I can see clearly now…
Then it was her turn to read. She sighed after a couple of particularly difficult words. ‘I’m no good,’ she’d said. ‘Nonsense, continue,’ I’d egg her on. We soon became so involved in the story that we forgot to correct each other…well, only occasionally.
Nuala, the author, does tend to introspection and my friend burst out at one stage, ‘Get on with it.’ She wanted more action and was getting frustrated with the endless flashbacks.
She was a wonderful writer. Her novel is informative and interesting. I’m reminded of the fact that beauty is in the eye of the beholder. I’ve heard it said many times that Irish people tend to romanticise Ireland. It’s true.
So I’m wondering if there is a deeper message in this synchronistic choosing of that particular novel. If so, what does it mean? I’ve had enough dreams and intuitive flashes in the past to know that they do indeed help point us in the right direction, but I’m at a loss as to the significance of my friend’s book choice and her determination to get it for me.

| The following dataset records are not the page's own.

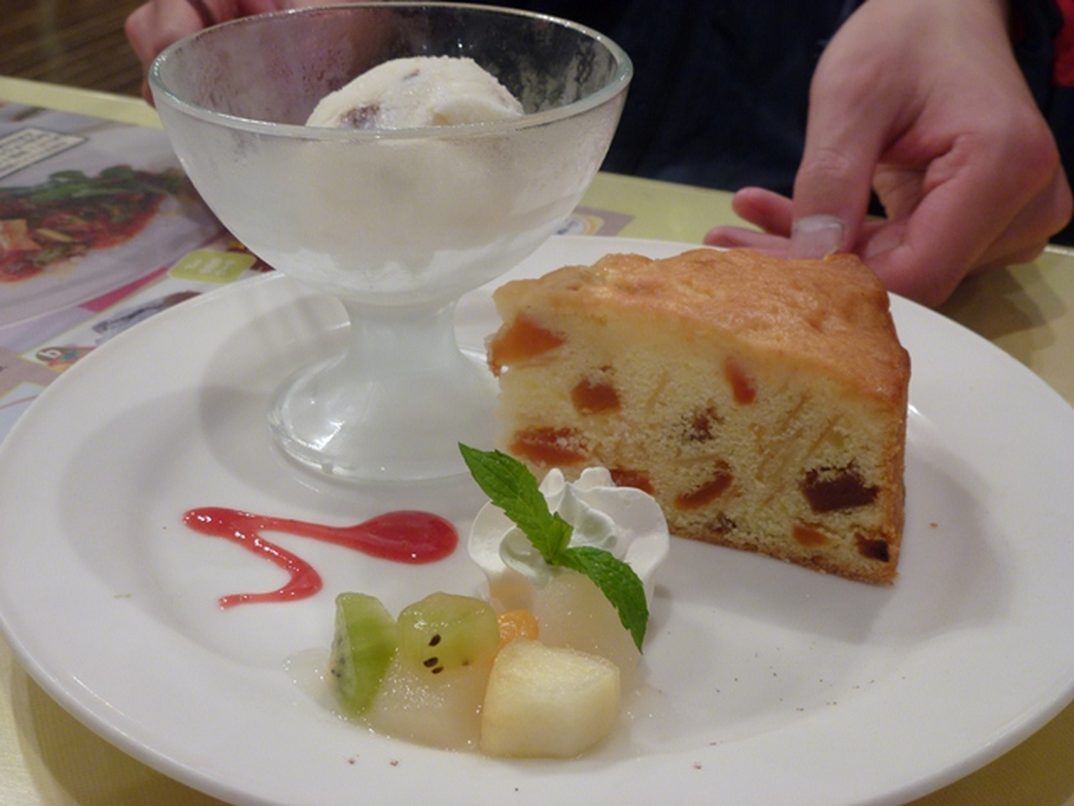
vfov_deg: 29.7
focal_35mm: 49
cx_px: 537
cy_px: 403
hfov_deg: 38.9
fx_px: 1520
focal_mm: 8.7
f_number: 4.1
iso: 100
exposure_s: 1/5
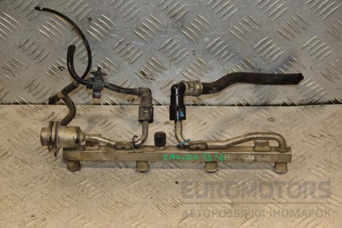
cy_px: 114
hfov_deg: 26.0
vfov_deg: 17.5
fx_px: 741
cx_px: 171
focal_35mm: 78
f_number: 5
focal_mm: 52
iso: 800
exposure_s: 1/200
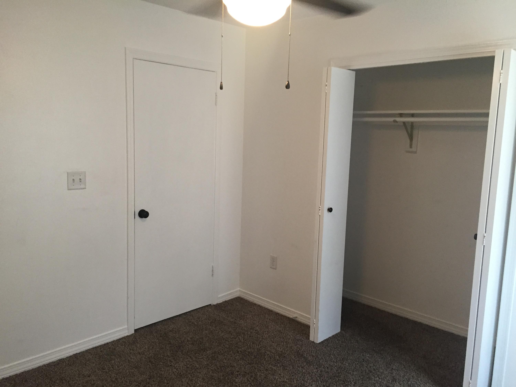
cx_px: 258
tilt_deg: -7.9
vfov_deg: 48.2
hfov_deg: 61.7
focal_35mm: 29
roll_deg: -2.5
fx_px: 432
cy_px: 194
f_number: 2.2
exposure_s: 1/30
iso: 160
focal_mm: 4.15
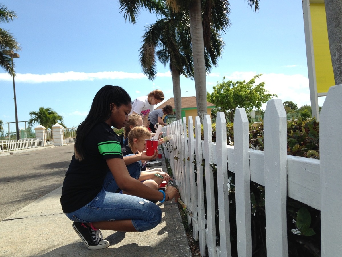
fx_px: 326
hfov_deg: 55.4
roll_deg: +4.0
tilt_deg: -0.4
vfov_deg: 42.9
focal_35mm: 33
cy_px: 128
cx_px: 171
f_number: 2.4
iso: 50
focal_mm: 4.12
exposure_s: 1/1427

When I compare my novel, I realise I have romanticised everything, although I have included a healthy dose of realism in my fictional story too. Really, there is no comparison, apart from the vague similarity in story line. Nuala sees everything with critical eyes. I cannot help but think her life was tinged with melancholy. I love the way she gives the reader layer upon layer of rich narrative. She is excellent at describing every little thing, not only mood and atmosphere but also the valley, the hedgerow, the awkward love scene between two out-of-practice single middle-aged people. You’re cringing and laughing at the same time. It is not an easy read. We’ve just covered a section describing the absolute misery of the Irish Famine victims and those left behind. There’s no romance in that!
Now that we’re half-way through the book, I have no idea whether I’ll continue to enjoy it and whether it will have a sad or a satisfying ending. I do know that Nuala is a most accomplished writer and I’m so glad my friend found her novel on that free bookshelf.